Many journalists, like Mary Dejevsky in The Independent, are calling for spectators to take a balanced view of the Ukraine-Russia gas dispute and insisting that Ukraine is as much to blame for Europe’s crisis as any other party. But today’s Washington Post’s editorial is unflinchingly scathing about the Kremlin’s management of Vladimir Putin’s decision to cut off all gas supplies to Ukraine – not only due to the disastrous effects the cuts are having on the population of Europe, but to its ‘ludicrous’ PR effort to stage the decision:
Mr. Putin’s televised “working sessions” with Alexei Miller, the chairman of the state gas monopoly Gazprom, were scripted with ludicrous heavy-handedness. In each, Mr. Putin disingenuously inquired about details of Russia’s dispute with Ukraine, and Mr. Miller replied by portraying the Ukrainian government as thieving, deceptive and unreliable. On Monday, Mr. Putin cynically sympathized with the consumers of Ukraine, then ordered a reduction in the gas that transits Ukraine to other European countries.
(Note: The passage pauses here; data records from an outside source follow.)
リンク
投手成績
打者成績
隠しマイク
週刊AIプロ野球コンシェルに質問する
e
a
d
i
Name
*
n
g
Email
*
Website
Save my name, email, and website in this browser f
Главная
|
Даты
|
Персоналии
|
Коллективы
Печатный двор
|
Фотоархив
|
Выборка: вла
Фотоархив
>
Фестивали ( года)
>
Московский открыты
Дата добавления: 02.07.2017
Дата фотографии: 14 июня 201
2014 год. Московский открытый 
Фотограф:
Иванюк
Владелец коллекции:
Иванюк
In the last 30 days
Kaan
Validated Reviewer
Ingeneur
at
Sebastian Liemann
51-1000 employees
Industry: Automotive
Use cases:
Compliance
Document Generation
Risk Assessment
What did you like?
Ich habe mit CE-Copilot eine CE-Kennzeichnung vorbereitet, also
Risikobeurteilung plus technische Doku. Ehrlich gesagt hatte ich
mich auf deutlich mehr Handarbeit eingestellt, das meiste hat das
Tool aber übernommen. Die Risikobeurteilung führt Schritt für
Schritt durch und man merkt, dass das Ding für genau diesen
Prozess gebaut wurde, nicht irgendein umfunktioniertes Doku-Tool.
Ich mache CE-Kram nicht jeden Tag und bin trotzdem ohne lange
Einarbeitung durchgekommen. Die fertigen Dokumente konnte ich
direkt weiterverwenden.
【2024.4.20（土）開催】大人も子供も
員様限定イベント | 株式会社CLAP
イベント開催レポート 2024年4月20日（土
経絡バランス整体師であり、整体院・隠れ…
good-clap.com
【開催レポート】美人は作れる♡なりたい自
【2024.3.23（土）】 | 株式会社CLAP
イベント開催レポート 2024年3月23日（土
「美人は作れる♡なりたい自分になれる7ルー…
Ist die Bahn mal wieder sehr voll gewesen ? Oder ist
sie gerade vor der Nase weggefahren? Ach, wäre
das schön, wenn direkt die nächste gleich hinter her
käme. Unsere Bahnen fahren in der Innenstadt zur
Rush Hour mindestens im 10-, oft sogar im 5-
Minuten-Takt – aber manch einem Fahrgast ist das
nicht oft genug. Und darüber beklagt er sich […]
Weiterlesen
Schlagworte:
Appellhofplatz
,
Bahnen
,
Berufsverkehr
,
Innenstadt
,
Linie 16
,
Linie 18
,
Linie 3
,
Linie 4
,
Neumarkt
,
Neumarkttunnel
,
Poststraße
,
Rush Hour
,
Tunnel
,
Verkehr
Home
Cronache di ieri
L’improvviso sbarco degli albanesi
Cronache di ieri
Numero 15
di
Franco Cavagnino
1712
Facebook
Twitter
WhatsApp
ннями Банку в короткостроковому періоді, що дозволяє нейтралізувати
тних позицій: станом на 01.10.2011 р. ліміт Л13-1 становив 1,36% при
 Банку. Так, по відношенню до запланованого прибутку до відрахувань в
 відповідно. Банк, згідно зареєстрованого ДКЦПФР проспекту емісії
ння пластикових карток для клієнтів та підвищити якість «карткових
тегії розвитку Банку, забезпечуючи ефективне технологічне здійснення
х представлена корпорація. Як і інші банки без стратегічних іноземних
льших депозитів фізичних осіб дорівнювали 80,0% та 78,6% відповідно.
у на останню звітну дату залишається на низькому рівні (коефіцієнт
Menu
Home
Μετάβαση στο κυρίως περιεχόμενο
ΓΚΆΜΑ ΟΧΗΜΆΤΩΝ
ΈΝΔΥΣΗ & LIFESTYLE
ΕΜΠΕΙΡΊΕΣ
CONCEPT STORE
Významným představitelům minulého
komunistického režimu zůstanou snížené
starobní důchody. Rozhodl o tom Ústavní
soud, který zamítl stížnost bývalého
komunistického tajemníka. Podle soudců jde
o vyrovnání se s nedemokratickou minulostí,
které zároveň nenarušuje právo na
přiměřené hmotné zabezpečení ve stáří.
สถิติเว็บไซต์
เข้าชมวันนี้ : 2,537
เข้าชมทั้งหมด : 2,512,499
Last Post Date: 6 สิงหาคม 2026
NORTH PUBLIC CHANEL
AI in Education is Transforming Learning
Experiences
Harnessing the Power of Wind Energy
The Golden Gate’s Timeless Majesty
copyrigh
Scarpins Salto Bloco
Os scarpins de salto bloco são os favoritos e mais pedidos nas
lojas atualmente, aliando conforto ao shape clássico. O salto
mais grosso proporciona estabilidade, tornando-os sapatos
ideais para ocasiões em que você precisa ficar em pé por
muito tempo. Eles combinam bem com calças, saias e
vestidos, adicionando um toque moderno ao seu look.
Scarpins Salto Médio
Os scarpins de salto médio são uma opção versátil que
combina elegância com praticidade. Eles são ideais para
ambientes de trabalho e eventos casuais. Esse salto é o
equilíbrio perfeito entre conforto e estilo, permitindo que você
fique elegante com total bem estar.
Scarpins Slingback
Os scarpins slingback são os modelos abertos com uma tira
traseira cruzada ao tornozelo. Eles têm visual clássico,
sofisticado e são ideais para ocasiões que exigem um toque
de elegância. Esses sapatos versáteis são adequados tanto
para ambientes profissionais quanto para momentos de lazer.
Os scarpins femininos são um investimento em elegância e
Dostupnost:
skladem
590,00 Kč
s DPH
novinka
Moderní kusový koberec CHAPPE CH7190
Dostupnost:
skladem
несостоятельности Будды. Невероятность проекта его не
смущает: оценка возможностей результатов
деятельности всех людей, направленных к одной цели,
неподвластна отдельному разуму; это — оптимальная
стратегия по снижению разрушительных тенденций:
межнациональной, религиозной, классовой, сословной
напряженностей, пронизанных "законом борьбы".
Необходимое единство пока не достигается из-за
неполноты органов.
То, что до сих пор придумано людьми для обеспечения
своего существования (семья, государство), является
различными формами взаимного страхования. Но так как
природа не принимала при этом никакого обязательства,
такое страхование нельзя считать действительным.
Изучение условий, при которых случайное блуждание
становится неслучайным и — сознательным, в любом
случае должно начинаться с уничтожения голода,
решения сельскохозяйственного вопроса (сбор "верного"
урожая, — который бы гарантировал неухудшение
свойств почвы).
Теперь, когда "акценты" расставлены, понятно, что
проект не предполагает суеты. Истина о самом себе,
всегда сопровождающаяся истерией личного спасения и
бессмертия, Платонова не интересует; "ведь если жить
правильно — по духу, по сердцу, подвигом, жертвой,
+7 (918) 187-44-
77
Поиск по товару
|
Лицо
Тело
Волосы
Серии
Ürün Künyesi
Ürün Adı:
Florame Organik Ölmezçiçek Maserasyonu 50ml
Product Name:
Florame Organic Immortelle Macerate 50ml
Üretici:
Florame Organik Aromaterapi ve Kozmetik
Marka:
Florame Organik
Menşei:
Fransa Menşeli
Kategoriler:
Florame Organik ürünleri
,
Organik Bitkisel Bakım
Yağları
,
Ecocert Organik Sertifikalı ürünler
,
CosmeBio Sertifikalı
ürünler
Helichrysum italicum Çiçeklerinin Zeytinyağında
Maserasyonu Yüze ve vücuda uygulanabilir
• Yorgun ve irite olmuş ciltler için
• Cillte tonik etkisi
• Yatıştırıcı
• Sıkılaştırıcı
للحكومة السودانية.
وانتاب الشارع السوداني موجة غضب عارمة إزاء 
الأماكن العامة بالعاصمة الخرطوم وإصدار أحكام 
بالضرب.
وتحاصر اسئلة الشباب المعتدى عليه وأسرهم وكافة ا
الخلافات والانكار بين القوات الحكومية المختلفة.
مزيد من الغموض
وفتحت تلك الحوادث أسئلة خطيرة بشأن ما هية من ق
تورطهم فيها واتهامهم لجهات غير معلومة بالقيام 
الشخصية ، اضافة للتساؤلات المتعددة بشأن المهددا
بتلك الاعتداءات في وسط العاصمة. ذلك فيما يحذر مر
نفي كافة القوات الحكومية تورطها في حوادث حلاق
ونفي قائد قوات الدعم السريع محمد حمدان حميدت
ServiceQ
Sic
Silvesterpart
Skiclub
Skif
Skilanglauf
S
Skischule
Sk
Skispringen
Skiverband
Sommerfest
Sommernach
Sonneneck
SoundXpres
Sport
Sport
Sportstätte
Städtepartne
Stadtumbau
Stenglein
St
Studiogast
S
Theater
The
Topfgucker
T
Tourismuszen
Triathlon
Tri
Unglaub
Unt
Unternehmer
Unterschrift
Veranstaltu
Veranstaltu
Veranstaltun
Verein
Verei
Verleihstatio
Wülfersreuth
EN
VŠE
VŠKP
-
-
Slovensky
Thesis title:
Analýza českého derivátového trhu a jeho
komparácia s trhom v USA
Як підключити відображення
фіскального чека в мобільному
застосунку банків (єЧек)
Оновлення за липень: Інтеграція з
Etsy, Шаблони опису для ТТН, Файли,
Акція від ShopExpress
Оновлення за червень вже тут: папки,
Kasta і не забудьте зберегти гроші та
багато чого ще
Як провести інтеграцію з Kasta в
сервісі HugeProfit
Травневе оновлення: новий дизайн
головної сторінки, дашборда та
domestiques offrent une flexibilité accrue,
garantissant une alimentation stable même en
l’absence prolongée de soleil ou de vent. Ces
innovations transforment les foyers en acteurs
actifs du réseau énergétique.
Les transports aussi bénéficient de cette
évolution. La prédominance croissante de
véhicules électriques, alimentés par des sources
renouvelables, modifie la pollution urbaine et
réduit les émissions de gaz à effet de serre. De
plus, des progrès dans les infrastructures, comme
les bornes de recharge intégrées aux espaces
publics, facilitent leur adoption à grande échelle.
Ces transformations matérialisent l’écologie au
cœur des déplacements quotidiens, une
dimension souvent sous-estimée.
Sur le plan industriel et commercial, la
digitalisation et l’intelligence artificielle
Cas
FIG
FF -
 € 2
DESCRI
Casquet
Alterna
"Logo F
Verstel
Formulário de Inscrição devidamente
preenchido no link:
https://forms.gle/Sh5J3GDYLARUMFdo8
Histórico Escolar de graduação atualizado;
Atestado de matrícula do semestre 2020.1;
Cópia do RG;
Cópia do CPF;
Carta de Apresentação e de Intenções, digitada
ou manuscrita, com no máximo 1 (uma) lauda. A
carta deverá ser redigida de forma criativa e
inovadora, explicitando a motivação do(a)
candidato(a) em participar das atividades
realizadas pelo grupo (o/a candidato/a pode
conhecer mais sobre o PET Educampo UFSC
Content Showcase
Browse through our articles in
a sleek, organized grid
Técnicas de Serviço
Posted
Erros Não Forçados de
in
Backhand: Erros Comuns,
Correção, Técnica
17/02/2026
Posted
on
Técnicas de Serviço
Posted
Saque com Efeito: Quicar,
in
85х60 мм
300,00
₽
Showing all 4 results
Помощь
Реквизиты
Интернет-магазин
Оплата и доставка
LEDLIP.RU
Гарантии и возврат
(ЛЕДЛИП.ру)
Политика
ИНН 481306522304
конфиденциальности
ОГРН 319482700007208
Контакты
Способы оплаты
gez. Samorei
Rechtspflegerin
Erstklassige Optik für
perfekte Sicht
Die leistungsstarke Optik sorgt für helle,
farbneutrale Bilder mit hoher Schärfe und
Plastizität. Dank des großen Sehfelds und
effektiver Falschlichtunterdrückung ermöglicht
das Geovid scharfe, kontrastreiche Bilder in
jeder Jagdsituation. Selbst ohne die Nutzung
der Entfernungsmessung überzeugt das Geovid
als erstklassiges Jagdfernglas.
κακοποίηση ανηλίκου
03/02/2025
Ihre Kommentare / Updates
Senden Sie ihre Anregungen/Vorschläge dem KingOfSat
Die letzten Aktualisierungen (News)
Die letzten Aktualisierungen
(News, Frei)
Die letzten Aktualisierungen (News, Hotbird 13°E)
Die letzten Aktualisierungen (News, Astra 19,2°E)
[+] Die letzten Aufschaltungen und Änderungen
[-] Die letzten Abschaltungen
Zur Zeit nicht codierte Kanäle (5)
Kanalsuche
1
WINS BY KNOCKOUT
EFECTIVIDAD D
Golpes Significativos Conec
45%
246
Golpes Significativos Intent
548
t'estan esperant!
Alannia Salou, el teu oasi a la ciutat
On Tuesday, he decreed that the pipeline be shut down altogether — a measure that left not just Ukraine but a dozen other countries without energy deliveries.
The BBC also commented on the meeting between Miller and Putin, suggesting that ‘Vladimir Putin being shown on state television sanctioning Gazprom’s decision will have fueled the belief by some observers that the dispute is politically motivated.’ The BBC has some video of the meeting, in which Putin responds to Miller thus: ‘Yes, cut it from today. And please inform the European partners about the situation we are facing with Ukraine in the gas field and the measures we are taking.’